Top of Materials provided

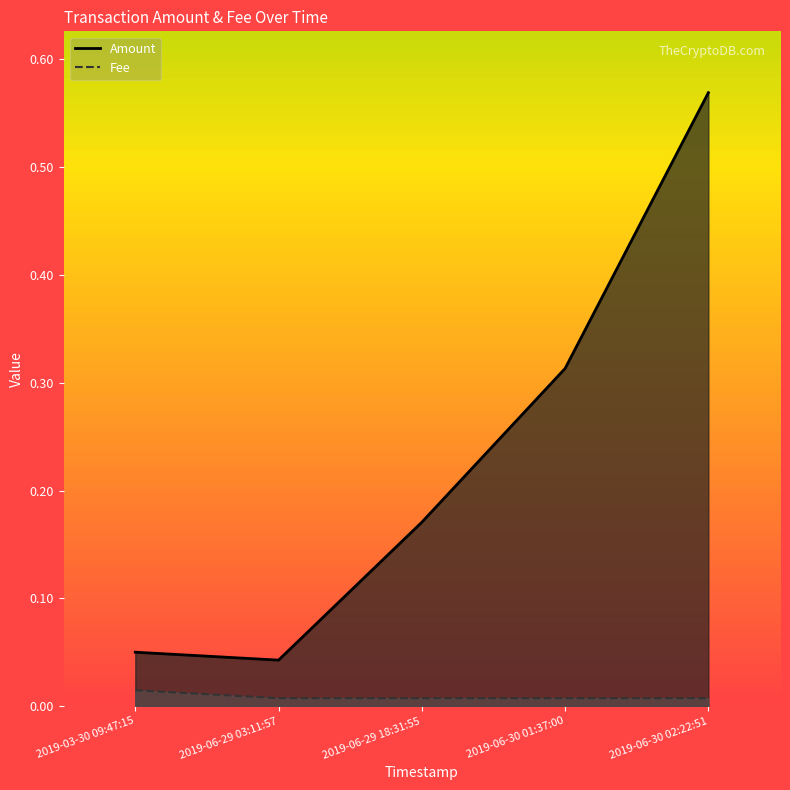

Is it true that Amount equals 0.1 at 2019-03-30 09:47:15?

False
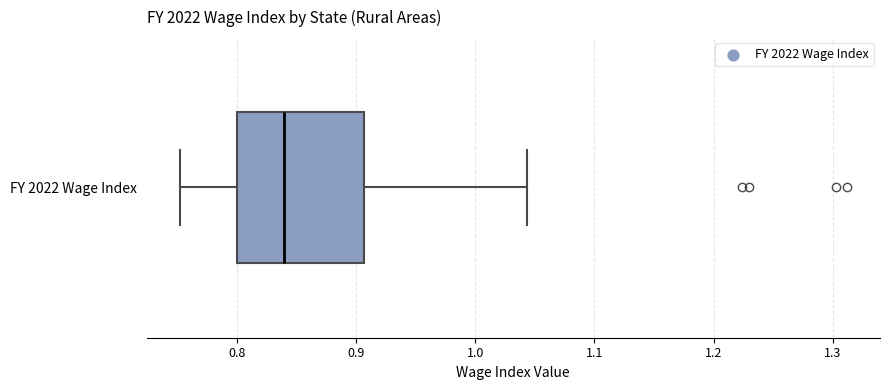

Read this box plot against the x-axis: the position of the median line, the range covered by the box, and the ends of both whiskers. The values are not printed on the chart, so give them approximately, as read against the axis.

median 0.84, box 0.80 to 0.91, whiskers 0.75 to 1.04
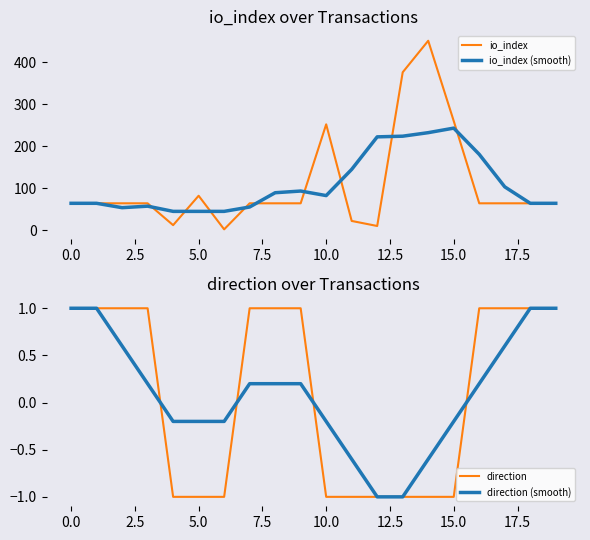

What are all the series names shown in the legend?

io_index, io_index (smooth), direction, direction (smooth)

Bottom of Materials provided

** Task requirements **
Convert the lines above, starting with the one containing "Read this box" and running through the last line, into a Markdown table with the columns "Row" and "Line". Number each line, skip blank lines, and omit the pictures.

** Output for this task **
| Row | Line |
|---|---|
| 1 | Read this box plot against the x-axis: the position of the median line, the range covered by the box, and the ends of both whiskers. The values are not printed on the chart, so give them approximately, as read against the axis. |
| 2 | median 0.84, box 0.80 to 0.91, whiskers 0.75 to 1.04 |
| 3 | What are all the series names shown in the legend? |
| 4 | io_index, io_index (smooth), direction, direction (smooth) |